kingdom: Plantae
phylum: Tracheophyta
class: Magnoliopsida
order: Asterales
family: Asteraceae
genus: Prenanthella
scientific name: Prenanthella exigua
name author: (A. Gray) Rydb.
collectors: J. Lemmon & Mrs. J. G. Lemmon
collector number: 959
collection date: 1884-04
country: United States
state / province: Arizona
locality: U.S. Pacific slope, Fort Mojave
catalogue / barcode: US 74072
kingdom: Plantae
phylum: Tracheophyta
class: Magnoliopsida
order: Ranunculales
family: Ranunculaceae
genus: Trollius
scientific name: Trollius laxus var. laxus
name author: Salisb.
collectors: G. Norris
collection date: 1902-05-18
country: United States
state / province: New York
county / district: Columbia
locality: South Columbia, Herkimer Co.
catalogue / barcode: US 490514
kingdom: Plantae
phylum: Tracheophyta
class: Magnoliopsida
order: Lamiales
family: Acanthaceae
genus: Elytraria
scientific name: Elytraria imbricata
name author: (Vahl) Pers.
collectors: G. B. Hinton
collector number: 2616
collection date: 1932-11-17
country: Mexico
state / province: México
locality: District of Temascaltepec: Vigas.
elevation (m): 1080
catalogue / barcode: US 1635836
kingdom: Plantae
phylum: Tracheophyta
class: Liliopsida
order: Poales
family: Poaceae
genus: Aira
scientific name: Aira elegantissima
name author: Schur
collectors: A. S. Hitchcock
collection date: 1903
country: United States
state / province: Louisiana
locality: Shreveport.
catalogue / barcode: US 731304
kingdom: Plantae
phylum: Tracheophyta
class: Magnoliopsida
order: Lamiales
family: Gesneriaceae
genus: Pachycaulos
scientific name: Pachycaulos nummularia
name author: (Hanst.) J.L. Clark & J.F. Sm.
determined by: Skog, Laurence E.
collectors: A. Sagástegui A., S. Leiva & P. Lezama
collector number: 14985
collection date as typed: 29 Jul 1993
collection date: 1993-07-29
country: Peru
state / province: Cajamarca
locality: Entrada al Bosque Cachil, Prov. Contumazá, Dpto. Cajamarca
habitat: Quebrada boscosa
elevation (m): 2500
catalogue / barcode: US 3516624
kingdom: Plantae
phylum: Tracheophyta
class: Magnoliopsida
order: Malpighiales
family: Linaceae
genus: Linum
···
= Do this =
Recast every line of the data above as a JSON list of strings, one string per line, with blank lines left out.

= Answer to the exercise =
[
  "kingdom: Plantae",
  "phylum: Tracheophyta",
  "class: Magnoliopsida",
  "order: Asterales",
  "family: Asteraceae",
  "genus: Prenanthella",
  "scientific name: Prenanthella exigua",
  "name author: (A. Gray) Rydb.",
  "collectors: J. Lemmon & Mrs. J. G. Lemmon",
  "collector number: 959",
  "collection date: 1884-04",
  "country: United States",
  "state / province: Arizona",
  "locality: U.S. Pacific slope, Fort Mojave",
  "catalogue / barcode: US 74072",
  "kingdom: Plantae",
  "phylum: Tracheophyta",
  "class: Magnoliopsida",
  "order: Ranunculales",
  "family: Ranunculaceae",
  "genus: Trollius",
  "scientific name: Trollius laxus var. laxus",
  "name author: Salisb.",
  "collectors: G. Norris",
  "collection date: 1902-05-18",
  "country: United States",
  "state / province: New York",
  "county / district: Columbia",
  "locality: South Columbia, Herkimer Co.",
  "catalogue / barcode: US 490514",
  "kingdom: Plantae",
  "phylum: Tracheophyta",
  "class: Magnoliopsida",
  "order: Lamiales",
  "family: Acanthaceae",
  "genus: Elytraria",
  "scientific name: Elytraria imbricata",
  "name author: (Vahl) Pers.",
  "collectors: G. B. Hinton",
  "collector number: 2616",
  "collection date: 1932-11-17",
  "country: Mexico",
  "state / province: México",
  "locality: District of Temascaltepec: Vigas.",
  "elevation (m): 1080",
  "catalogue / barcode: US 1635836",
  "kingdom: Plantae",
  "phylum: Tracheophyta",
  "class: Liliopsida",
  "order: Poales",
  "family: Poaceae",
  "genus: Aira",
  "scientific name: Aira elegantissima",
  "name author: Schur",
  "collectors: A. S. Hitchcock",
  "collection date: 1903",
  "country: United States",
  "state / province: Louisiana",
  "locality: Shreveport.",
  "catalogue / barcode: US 731304",
  "kingdom: Plantae",
  "phylum: Tracheophyta",
  "class: Magnoliopsida",
  "order: Lamiales",
  "family: Gesneriaceae",
  "genus: Pachycaulos",
  "scientific name: Pachycaulos nummularia",
  "name author: (Hanst.) J.L. Clark & J.F. Sm.",
  "determined by: Skog, Laurence E.",
  "collectors: A. Sagástegui A., S. Leiva & P. Lezama",
  "collector number: 14985",
  "collection date as typed: 29 Jul 1993",
  "collection date: 1993-07-29",
  "country: Peru",
  "state / province: Cajamarca",
  "locality: Entrada al Bosque Cachil, Prov. Contumazá, Dpto. Cajamarca",
  "habitat: Quebrada boscosa",
  "elevation (m): 2500",
  "catalogue / barcode: US 3516624",
  "kingdom: Plantae",
  "phylum: Tracheophyta",
  "class: Magnoliopsida",
  "order: Malpighiales",
  "family: Linaceae",
  "genus: Linum"
]